Minimum detectable effect size for main outcomes (accounting for sample
design and clustering)
Sample size: 500 individuals.
We use a within-subjects design, which significantly reduces the number of participants. We consider testing Corollary 1 (our "experiment 1") as one experiment with a within-subjects design, and the cost-bounding exercise (our experiment two block 1 and and experiment two block 2, the only difference between which is the level of the "high" reward ) as another experiment with a within-subjects design.

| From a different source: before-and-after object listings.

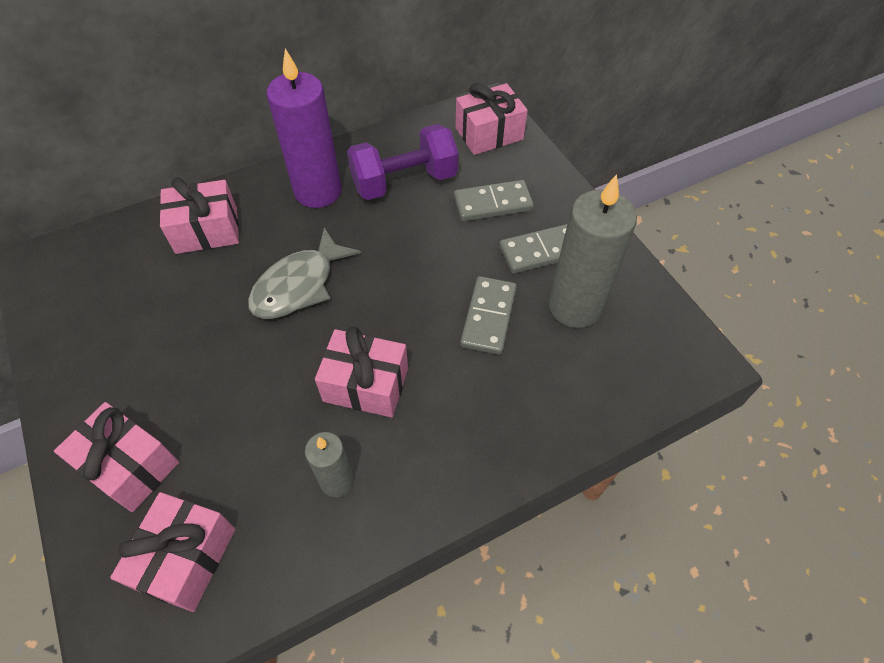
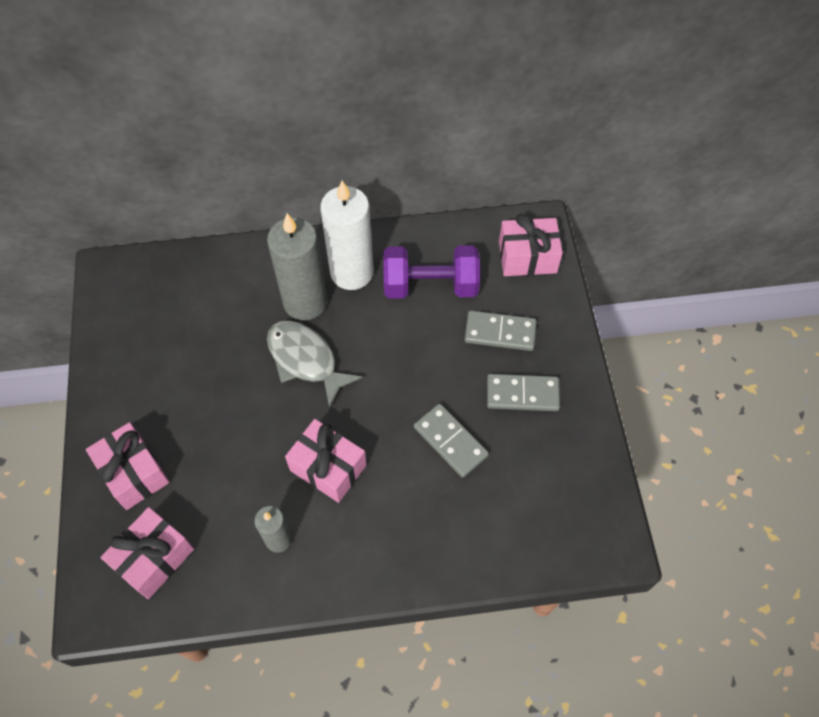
camera: 20 degrees right, 5 degrees up
(206, 230) = (247, 283): pink gift -> none
(299, 285) = (305, 360): grey fish -> grey fish turned 75 degrees clockwise
(318, 191) = (352, 272): purple candle -> white candle
(488, 317) = (450, 441): grey domino -> grey domino turned 75 degrees counterclockwise
(575, 306) = (528, 456): grey candle -> grey candle (305, 302)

For each of these two experiments, for a small effect size (Cohen's d_z - not: NOT Cohen's d) of 0.2, Type I error (alpha) of 0.05, a power level of 0.8, and a two-sided ("difference is greater than 0" for experiment 2, or, for testing corollary 1, that the difference in revelation earlier is greater than the difference for revelation later) test, the R package "pwr" yields that 199 participants are necessary, which we round up to 200. Thus, 200 individuals are necessary for each of two experiments. We allow participants to take part in both experiments; given the randomness in the experiment (which implies that not all of the 200 participants will have all of the necessary data), and assuming (conservatively) that about 200 participants (across both experiments together) will not have enough data, we arrive at the necessary number: 200 (for the first experiment) + 200 (for the second experiment) + 100 (to account for missing data issues)=500 participants.
Not that the effect size used for this computation is small (Cohen (1998) defines "small" to be 0.2 or less), and thus, this setup can detect quite small differences in behavior.